Update the revenue recognition text from "Fees earned from" to "is reasonably assured.", replacing "capital advisory services" with "financial advisory services".
SOURCE TEXT Block Start
Revenues from the sale of goods are recorded gross and are recognized in the period in which the sale of goods held for sale or auction are completed, title to the property passes to the purchaser and the Company has fulfilled its obligations with respect to the transaction. These revenues are primarily the result of the Company acquiring title to merchandise with the intent of selling the items at auction or for augmenting liquidation sales. For liquidation contracts where we take title to retail goods, our net sales represent gross sales invoiced to customers, less certain related charges for discounts, returns, and other promotional allowances and are recorded net of sales or value added tax.

 

Revenues from sales-type leases are recorded as an asset at lease inception. The asset is recorded at the aggregate future minimum lease payments, estimated residual value of the leased equipment, and deferred incremental direct costs less unearned income. Income is recognized over the life of the lease to approximate a level rate of return on the net investment. During the year ended December 31, 2013, the terms of the lease agreement for four oil rigs that was included in leased equipment at December 31, 2012 was amended to, among other things, eliminate the right of the lessor to return the oil rigs to the Company. This amendment changed the classification of the lease from an operating lease to a sales-type lease and resulted in the Company recording revenues from the sale of the oil rigs of $9,280 and cost of goods sold of $7,447 during the year ended December 31, 2013.

 

Fees earned from real estate services and the origination of loans where the Company provides capital advisory services are recognized in the period earned, if the fee is fixed and determinable and collection is reasonably assured.

 

Revenues from the sale of goods in our UK retail stores segment are recognized as revenue upon the sale of product to retail customers through July 31, 2013. Our net sales represent gross sales invoiced to customers, less certain related charges for discounts, returns, and other promotional allowances and are recorded net of sales or value added tax. Allowances provided for these items are presented in the consolidated financial statements primarily as reductions to sales and cost of sales.
SOURCE TEXT Block End
EXCERPTED RECORDS Block Start
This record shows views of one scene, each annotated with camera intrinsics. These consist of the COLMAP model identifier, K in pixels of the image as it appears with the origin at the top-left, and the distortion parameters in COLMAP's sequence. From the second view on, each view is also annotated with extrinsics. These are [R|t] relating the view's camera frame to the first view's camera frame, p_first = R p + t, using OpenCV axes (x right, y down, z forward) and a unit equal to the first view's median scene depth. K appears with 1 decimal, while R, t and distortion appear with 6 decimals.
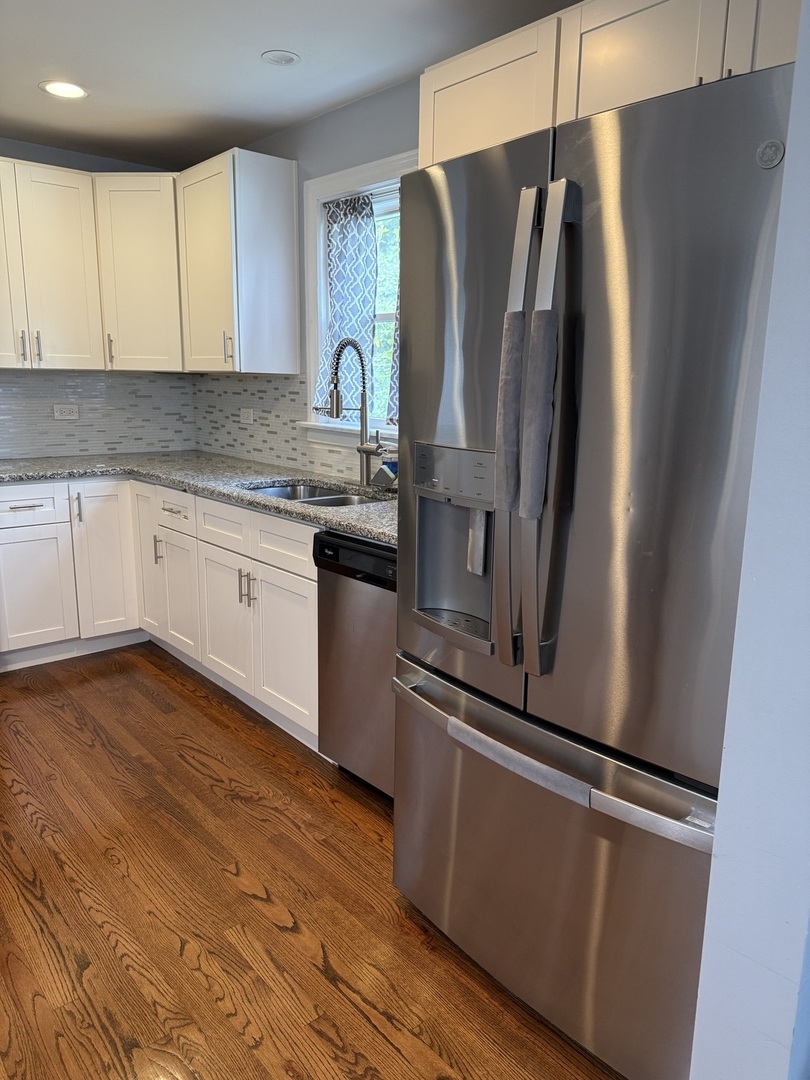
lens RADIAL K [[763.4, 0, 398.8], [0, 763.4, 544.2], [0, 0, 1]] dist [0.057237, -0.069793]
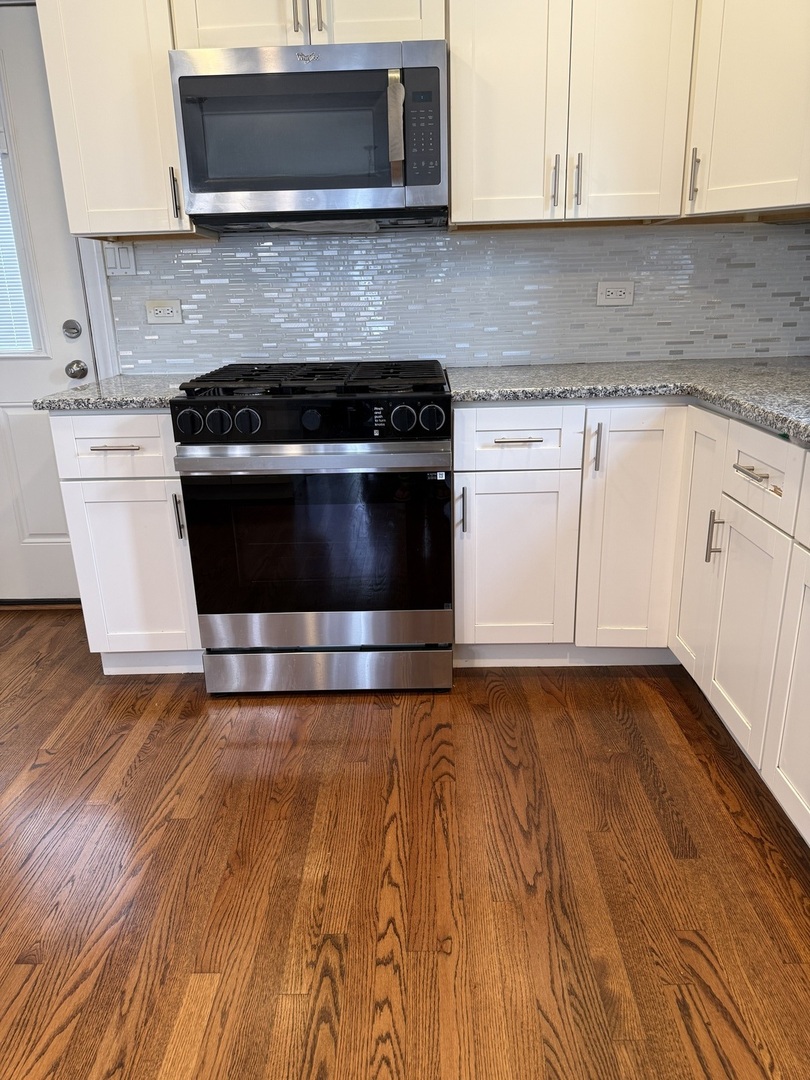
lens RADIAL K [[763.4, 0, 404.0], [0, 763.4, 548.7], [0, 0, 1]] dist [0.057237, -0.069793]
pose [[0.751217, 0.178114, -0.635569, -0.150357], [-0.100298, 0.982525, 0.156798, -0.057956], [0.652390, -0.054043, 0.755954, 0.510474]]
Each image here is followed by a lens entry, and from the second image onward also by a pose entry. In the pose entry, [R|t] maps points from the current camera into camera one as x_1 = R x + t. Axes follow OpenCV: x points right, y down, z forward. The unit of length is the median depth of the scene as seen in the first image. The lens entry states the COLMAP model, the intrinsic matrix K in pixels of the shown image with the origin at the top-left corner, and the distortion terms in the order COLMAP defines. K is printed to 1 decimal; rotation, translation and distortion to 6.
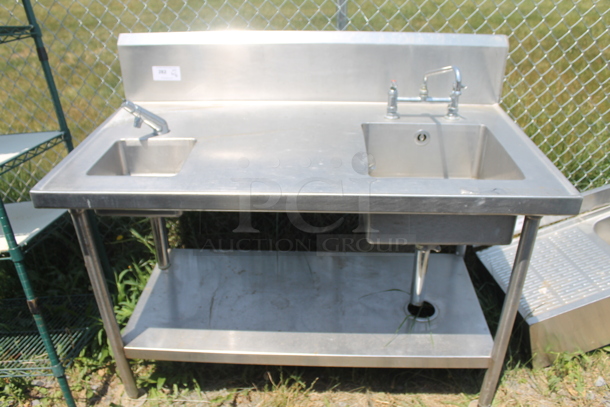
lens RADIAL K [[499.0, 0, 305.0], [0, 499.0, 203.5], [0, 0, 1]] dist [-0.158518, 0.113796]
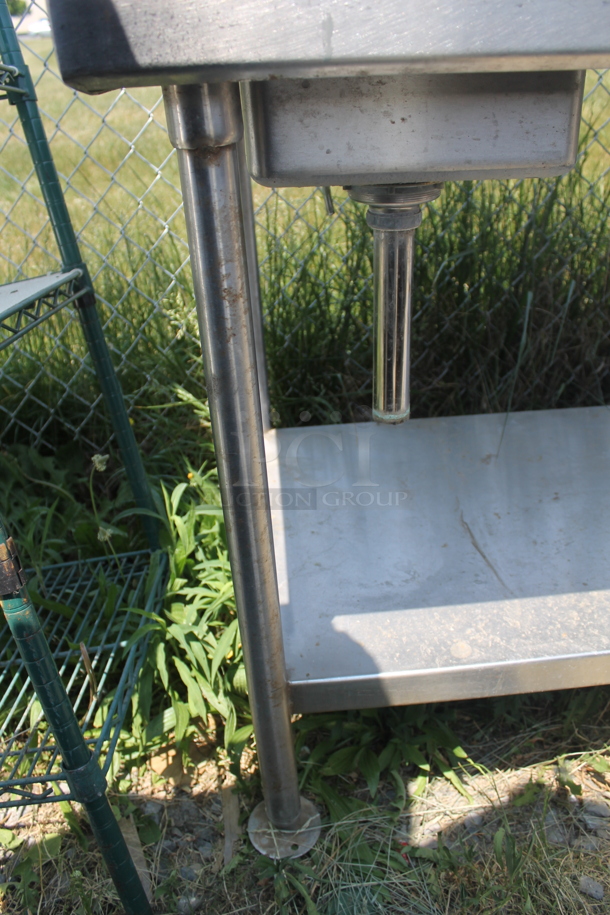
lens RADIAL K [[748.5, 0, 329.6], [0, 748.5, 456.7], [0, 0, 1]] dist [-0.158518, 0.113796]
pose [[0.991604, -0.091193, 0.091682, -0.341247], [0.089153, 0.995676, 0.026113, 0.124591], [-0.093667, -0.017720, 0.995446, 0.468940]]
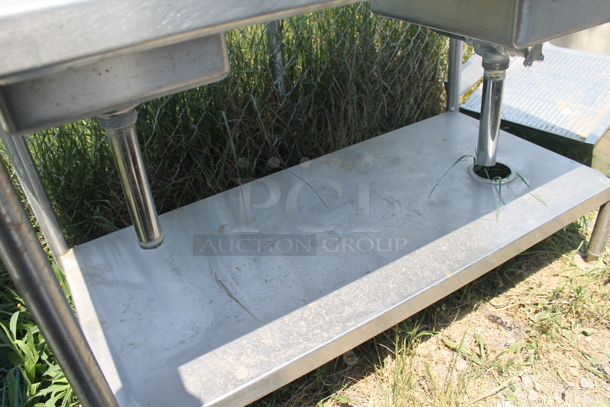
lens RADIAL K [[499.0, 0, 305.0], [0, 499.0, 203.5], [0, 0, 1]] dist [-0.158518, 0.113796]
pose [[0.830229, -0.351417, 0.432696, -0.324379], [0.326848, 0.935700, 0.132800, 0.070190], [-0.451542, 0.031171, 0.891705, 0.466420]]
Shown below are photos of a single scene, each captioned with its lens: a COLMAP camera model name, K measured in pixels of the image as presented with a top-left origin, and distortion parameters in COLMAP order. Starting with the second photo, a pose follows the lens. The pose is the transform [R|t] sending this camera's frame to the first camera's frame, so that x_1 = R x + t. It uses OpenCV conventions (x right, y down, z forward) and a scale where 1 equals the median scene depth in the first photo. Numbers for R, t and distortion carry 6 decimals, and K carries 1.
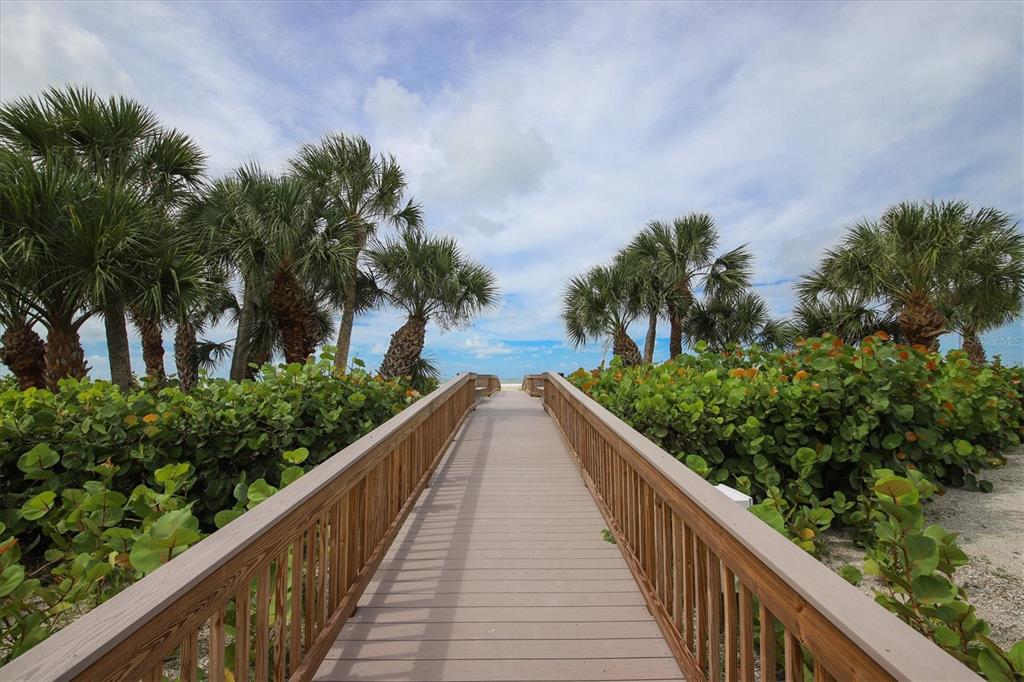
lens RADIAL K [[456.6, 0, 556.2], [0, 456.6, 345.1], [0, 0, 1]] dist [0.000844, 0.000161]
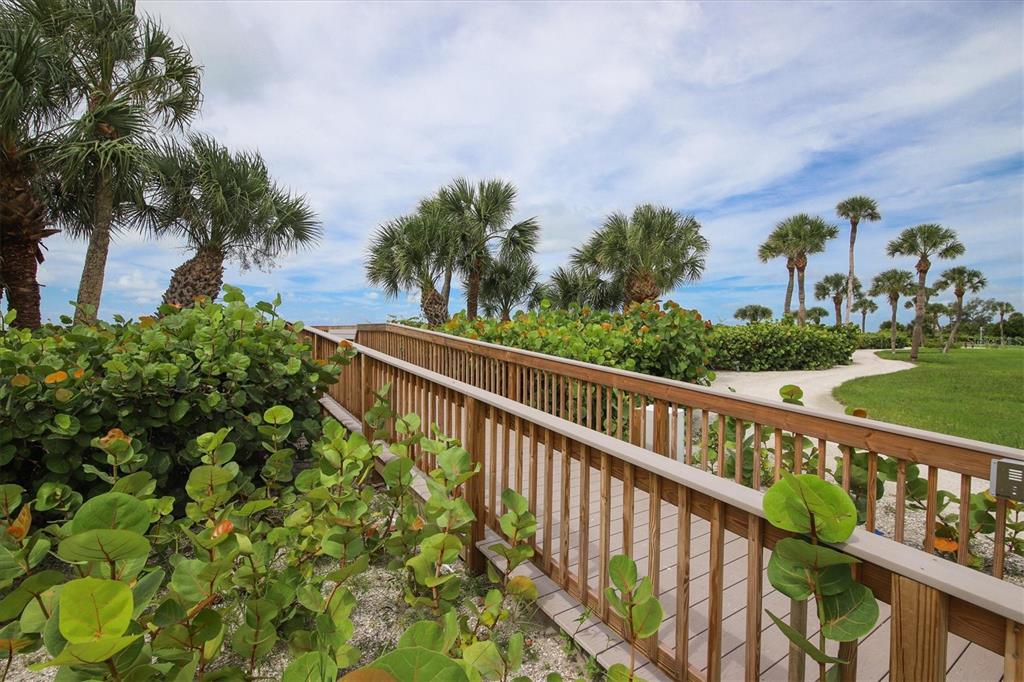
EXCERPTED RECORDS Block End
• [SOLUTION TO THIS EXERCISE]:
Fees earned from real estate services and the origination of loans where the Company provides financial advisory services are recognized in the period earned, if the fee is fixed and determinable and collection is reasonably assured.